Study questions:
• 1. In the case summary, list every short name that is defined by being placed in quotation marks and parentheses after a fuller name, together with the party or body each one stands for.
• 2. Using the case summary, explain why Airways' demand for the full $66,866 exceeded what McCutchen actually kept from his $110,000 recovery.

Exercise passage:
ERISA-Third Circuit Rules That Defendant Has Equitable Defenses Against A Claim For Subrogation

In U.S. Airways Inc. v. McCutchen, No. 10-3836 (3rd Cir. 2012), the defendant, James McCutchen (“McCutchen”), had suffered a serious automobile accident. An employee benefit plan (the “Plan”) administered by the plaintiff, U.S. Airways (“Airways”), paid $66,866 for his medical expenses. McCutchen then recovered $110,000 from third parties, with the assistance of counsel. Airways, which had not sought to enforce its subrogation rights, demanded reimbursement of the entire $66,866 it had paid without allowance for McCutchen’s legal costs, which had reduced his net recovery to less than the $66,866 that amount that Airways demanded. Airways filed this suit against McCutchen for “appropriate equitable relief” to collect the $66,866 amount, pursuant to section 502(a)(3) of ERISA. The district court granted judgment to Airways for the $66,866 amount .The issue for the Third Circuit Court of Appeals (the “Court”): may McCutchen assert certain equitable defenses, such as unjust enrichment, against Airways’ claim.

Records supplied:

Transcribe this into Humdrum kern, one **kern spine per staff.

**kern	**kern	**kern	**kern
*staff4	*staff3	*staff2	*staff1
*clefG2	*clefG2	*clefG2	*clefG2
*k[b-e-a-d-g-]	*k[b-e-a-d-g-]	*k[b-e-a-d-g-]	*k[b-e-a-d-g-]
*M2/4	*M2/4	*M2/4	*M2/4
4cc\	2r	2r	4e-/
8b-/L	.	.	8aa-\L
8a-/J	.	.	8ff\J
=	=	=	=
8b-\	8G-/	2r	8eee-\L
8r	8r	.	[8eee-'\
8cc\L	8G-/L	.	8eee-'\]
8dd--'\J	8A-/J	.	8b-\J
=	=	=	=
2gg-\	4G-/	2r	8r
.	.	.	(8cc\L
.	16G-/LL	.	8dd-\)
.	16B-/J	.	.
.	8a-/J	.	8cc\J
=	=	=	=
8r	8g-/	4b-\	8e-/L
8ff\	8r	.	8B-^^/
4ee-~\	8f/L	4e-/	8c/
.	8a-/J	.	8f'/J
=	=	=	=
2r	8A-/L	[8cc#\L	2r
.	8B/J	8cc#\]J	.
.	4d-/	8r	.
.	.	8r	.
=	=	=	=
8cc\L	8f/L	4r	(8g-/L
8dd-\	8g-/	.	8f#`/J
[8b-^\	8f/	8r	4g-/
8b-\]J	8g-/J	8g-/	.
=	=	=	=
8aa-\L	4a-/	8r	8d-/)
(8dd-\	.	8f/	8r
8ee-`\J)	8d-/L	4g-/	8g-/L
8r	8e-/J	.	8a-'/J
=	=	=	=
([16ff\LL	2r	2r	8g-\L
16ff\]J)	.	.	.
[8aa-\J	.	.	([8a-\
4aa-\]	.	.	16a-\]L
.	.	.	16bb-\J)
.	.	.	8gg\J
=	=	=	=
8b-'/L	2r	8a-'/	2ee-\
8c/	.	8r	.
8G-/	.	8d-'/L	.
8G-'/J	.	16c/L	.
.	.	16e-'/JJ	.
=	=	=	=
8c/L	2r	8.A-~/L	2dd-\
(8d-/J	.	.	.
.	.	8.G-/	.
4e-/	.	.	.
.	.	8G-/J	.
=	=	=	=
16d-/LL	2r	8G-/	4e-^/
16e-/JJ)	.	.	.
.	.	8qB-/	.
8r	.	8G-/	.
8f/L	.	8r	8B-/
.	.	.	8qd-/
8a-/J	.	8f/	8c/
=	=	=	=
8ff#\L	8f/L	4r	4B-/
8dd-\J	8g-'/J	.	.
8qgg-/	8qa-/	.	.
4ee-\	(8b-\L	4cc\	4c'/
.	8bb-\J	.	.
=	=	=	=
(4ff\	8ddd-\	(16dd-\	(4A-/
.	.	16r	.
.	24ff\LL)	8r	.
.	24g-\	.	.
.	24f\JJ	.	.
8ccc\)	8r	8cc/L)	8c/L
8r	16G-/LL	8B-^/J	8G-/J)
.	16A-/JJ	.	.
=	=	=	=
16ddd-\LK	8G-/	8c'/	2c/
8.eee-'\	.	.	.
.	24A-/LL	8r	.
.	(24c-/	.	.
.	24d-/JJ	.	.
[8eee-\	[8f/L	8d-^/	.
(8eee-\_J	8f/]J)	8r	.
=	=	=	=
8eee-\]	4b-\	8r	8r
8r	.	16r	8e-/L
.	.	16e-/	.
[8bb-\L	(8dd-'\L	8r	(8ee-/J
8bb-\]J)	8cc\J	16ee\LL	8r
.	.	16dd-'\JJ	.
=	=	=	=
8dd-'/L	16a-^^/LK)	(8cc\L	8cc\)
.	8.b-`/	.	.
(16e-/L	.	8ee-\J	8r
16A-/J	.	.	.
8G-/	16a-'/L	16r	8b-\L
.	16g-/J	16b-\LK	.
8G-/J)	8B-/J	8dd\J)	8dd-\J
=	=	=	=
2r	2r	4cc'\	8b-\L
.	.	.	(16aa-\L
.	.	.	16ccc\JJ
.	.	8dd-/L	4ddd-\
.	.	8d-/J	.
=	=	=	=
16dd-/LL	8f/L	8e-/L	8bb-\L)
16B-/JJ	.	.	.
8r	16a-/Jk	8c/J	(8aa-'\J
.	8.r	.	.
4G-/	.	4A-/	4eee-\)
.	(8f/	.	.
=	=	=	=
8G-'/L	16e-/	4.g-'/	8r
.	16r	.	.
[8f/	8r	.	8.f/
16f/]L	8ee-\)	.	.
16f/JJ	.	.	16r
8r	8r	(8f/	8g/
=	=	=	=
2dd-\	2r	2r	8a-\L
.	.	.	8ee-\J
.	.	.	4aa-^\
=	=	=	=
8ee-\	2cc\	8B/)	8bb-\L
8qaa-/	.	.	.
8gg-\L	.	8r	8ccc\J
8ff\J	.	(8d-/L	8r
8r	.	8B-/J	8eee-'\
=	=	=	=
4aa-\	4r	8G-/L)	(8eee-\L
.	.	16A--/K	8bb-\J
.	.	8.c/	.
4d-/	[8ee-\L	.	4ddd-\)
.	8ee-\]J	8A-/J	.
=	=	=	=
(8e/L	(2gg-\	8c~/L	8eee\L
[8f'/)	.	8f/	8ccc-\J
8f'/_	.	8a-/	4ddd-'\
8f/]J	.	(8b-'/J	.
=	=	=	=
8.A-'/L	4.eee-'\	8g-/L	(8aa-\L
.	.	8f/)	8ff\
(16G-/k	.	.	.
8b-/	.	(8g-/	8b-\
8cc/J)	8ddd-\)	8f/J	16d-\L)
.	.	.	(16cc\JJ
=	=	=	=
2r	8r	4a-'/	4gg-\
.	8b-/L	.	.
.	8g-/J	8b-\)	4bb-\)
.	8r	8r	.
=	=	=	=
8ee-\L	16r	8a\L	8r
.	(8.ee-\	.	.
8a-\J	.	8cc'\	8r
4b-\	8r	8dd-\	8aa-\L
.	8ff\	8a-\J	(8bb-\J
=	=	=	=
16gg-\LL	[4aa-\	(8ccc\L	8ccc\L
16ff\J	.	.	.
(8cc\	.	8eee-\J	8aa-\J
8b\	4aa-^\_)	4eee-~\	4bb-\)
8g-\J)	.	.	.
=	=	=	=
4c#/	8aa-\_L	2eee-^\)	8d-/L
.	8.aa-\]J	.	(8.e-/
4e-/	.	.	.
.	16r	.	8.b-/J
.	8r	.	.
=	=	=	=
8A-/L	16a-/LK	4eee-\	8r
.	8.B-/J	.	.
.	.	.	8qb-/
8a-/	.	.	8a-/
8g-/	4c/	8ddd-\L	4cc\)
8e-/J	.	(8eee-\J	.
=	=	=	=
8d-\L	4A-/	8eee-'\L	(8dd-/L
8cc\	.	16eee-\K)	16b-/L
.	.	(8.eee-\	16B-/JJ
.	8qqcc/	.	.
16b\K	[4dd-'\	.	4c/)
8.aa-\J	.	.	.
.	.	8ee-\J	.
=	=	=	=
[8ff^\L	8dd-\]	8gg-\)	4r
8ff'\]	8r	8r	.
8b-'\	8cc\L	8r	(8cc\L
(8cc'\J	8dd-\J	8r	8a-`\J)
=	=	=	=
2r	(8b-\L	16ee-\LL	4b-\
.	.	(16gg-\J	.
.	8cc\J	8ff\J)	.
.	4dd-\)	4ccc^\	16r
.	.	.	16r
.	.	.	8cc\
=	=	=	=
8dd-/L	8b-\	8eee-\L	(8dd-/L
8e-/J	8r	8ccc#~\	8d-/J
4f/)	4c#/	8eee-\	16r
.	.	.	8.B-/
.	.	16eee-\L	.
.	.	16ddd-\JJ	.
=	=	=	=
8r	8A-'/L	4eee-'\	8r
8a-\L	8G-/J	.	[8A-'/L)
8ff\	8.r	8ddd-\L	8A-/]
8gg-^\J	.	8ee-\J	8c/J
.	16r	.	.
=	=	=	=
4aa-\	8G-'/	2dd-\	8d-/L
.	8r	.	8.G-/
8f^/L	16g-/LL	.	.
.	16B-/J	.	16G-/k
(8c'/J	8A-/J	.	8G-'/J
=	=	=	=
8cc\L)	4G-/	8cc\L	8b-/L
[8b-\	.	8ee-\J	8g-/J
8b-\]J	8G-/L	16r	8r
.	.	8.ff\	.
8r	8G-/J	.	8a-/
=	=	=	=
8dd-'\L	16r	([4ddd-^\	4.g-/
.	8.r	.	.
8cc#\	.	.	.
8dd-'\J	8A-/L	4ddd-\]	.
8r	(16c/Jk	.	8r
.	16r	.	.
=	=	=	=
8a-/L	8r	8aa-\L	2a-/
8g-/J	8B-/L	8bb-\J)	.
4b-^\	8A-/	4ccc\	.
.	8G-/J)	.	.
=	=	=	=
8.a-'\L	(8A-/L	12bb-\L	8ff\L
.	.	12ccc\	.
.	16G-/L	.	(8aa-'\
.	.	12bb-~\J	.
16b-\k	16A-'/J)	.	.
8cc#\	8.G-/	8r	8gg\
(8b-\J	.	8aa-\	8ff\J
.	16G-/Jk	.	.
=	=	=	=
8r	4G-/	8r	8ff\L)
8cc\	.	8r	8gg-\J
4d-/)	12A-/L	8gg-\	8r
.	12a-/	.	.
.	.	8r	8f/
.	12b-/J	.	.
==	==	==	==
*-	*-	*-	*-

List of solutions:
• 1.
- "McCutchen": James McCutchen, the defendant
- "Plan": the employee benefit plan administered by U.S. Airways
- "Airways": U.S. Airways, the plaintiff
- "Court": the Third Circuit Court of Appeals

• 2. McCutchen obtained the $110,000 from third parties with the assistance of counsel, and his legal costs reduced his net recovery to less than $66,866. Airways nonetheless demanded the entire $66,866 without any allowance for those costs.